Exercise requirements.
Print every line of the data below word for word, omitting the pictures.
Top of Record extracts
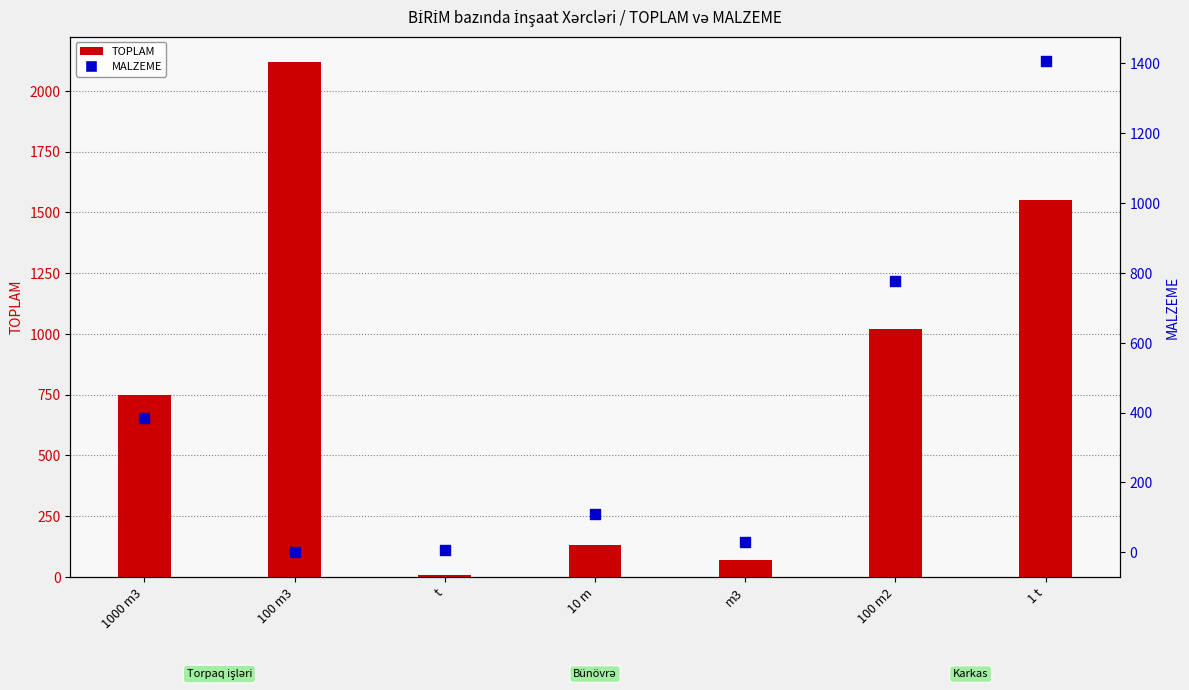

What is the total value across all series at 1 t?

2956.6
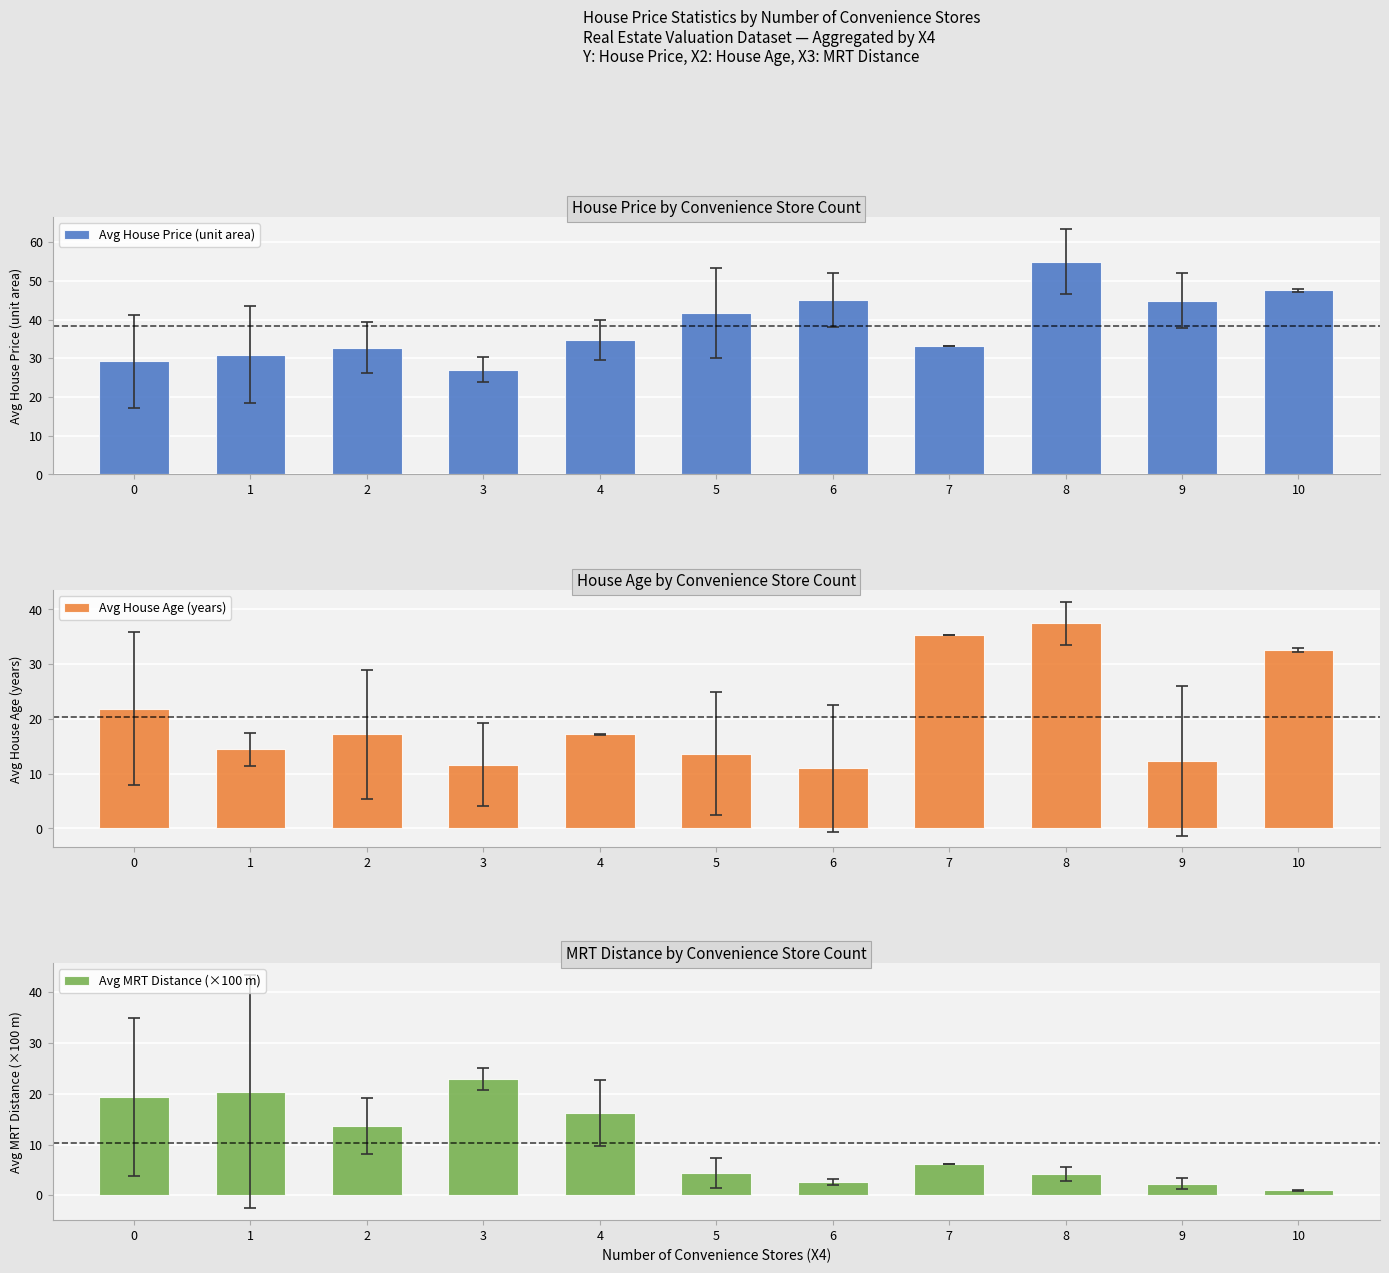

The value of Avg House Age (years) at 3 is 11.7. True or false?

True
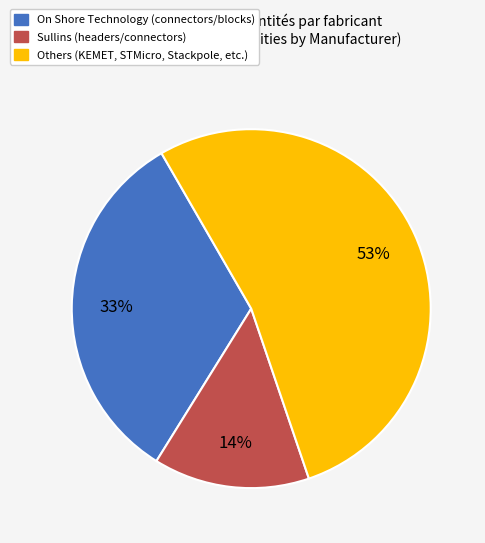

How many slices are in this pie chart?

3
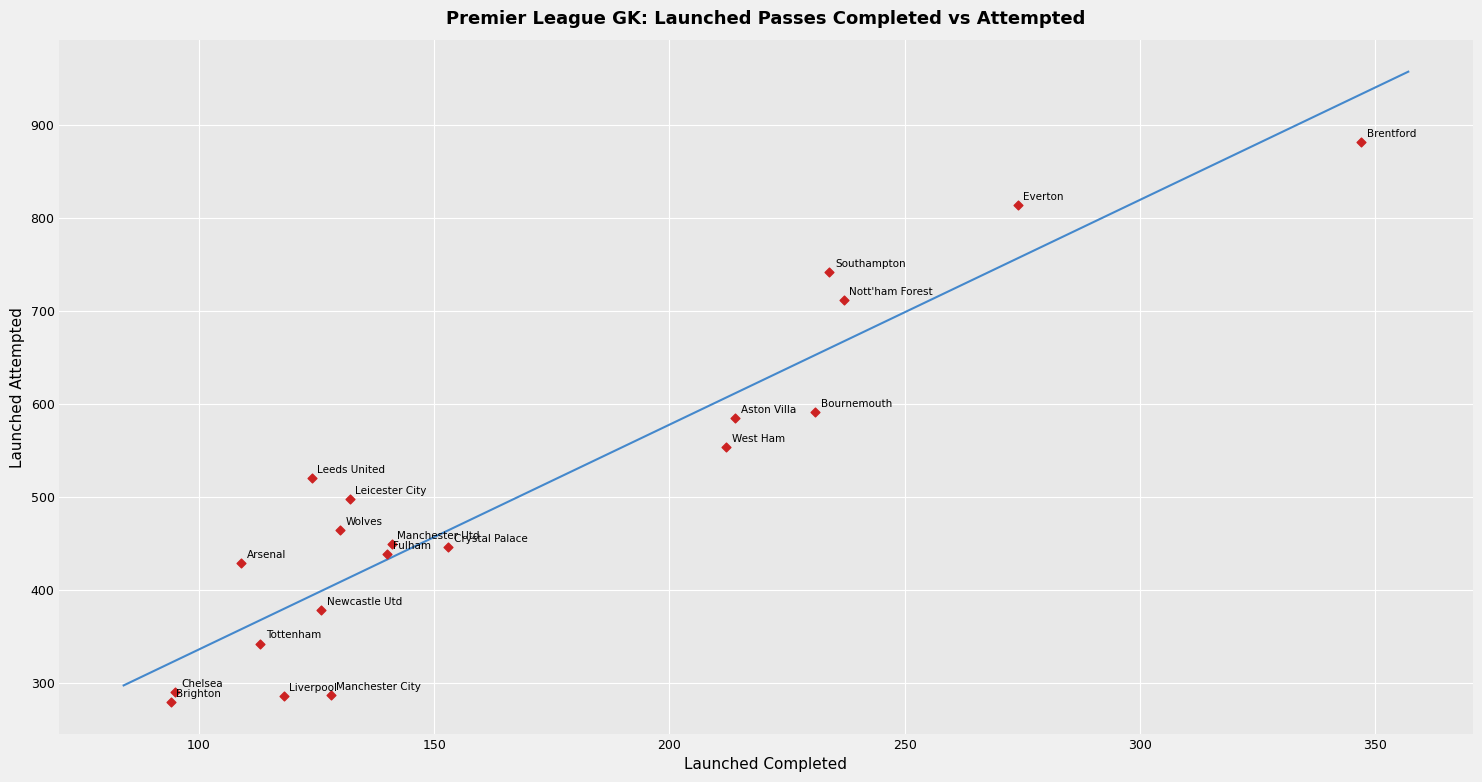

What is the range of X values (max minus min)?

253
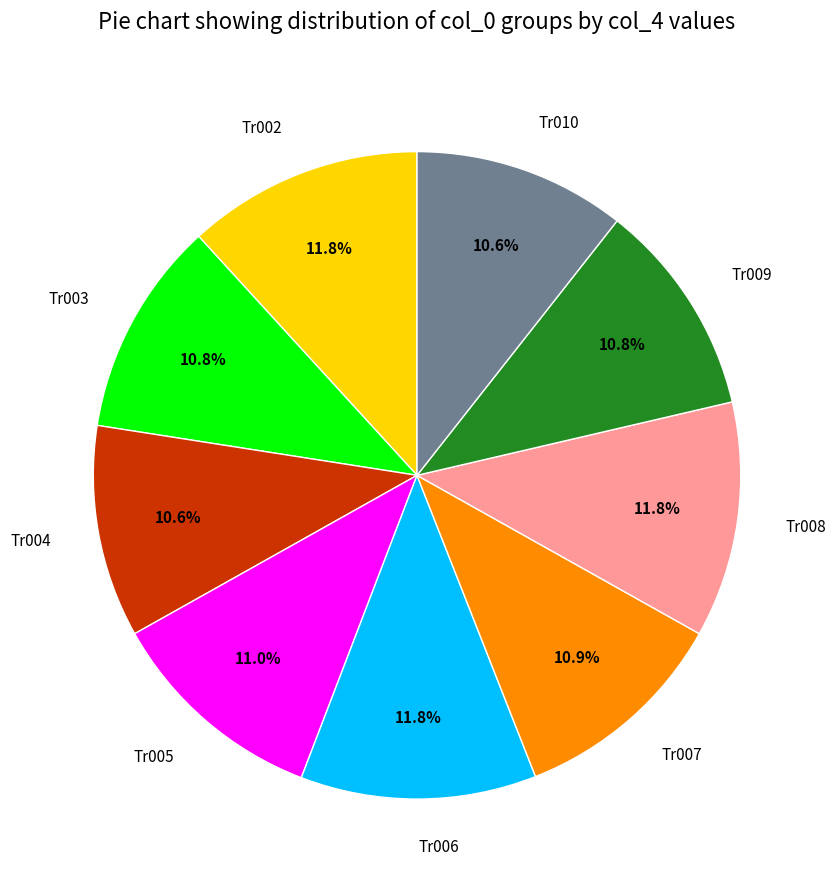

To the nearest percent, what percentage of the pie is Tr009?

11%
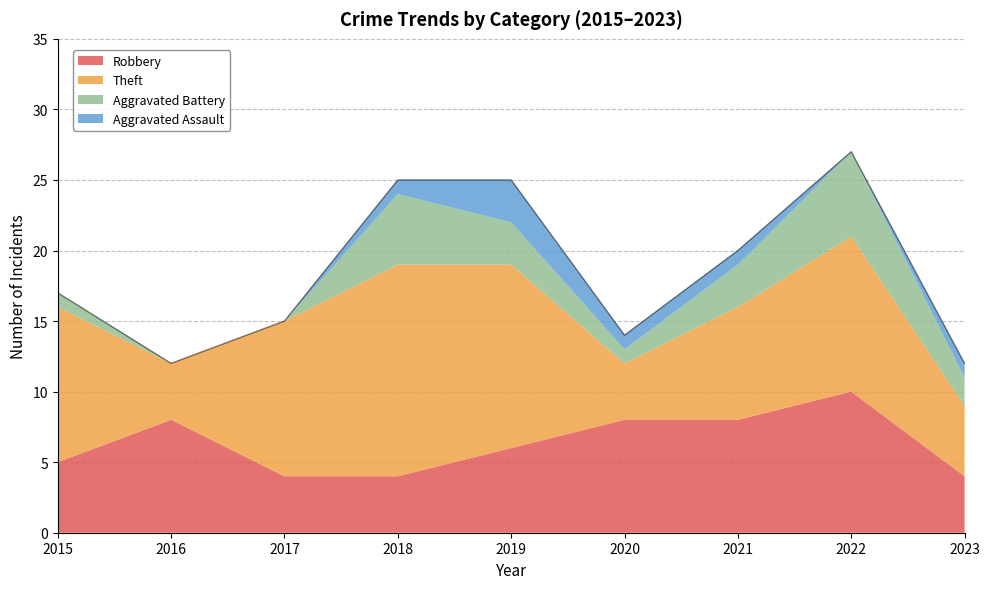

True or false: Theft and Aggravated Battery intersect in this chart.

False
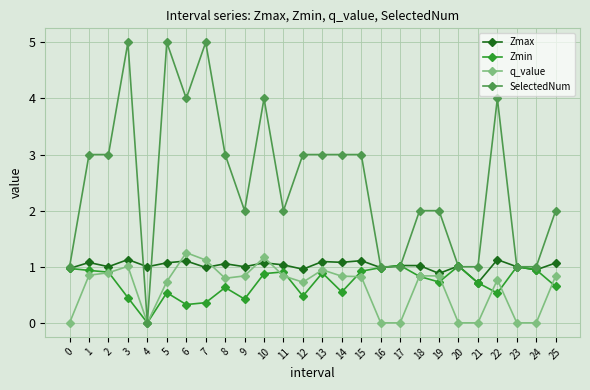

At which label is Zmax closest to 0?

21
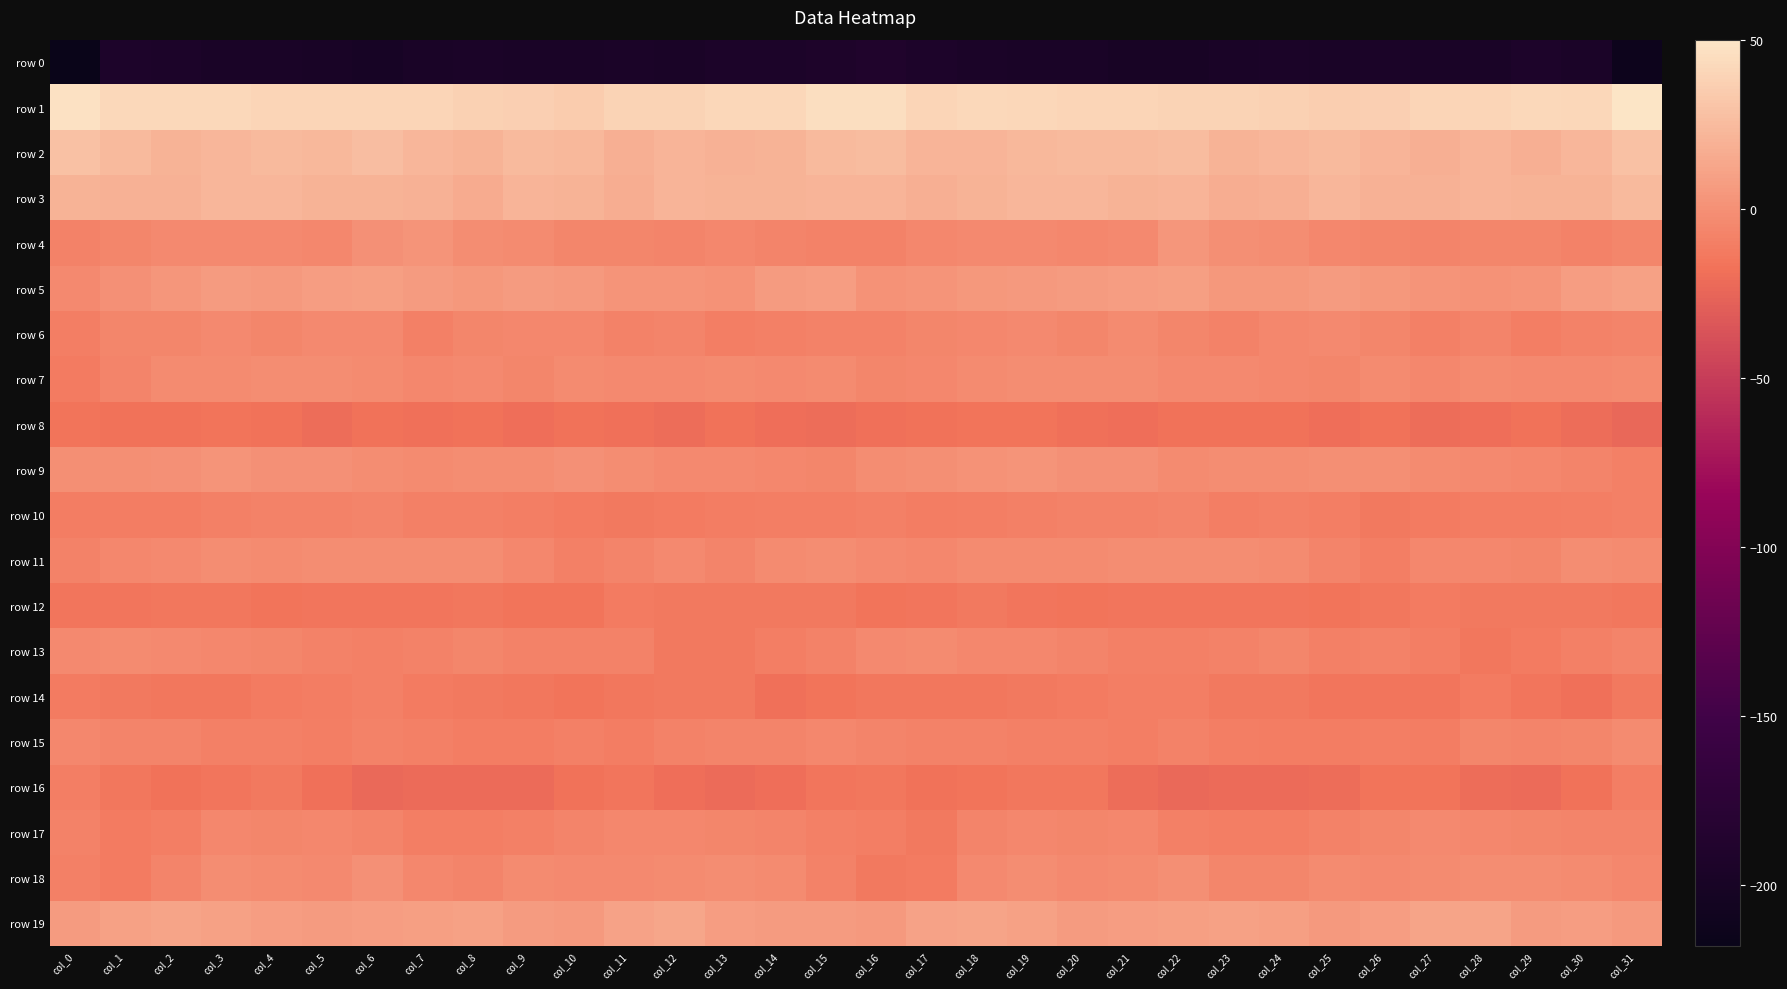

Rank the series at col_22 from highest to lowest value.

row 1, row 2, row 3, row 5, row 19, row 4, row 18, row 11, row 9, row 7, row 6, row 10, row 15, row 17, row 13, row 14, row 12, row 8, row 16, row 0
Bottom of Record extracts
Exercise solution.
What is the total value across all series at 1 t?

2956.6

The value of Avg House Age (years) at 3 is 11.7. True or false?

True

How many slices are in this pie chart?

3

What is the range of X values (max minus min)?

253

To the nearest percent, what percentage of the pie is Tr009?

11%

True or false: Theft and Aggravated Battery intersect in this chart.

False

At which label is Zmax closest to 0?

21

Rank the series at col_22 from highest to lowest value.

row 1, row 2, row 3, row 5, row 19, row 4, row 18, row 11, row 9, row 7, row 6, row 10, row 15, row 17, row 13, row 14, row 12, row 8, row 16, row 0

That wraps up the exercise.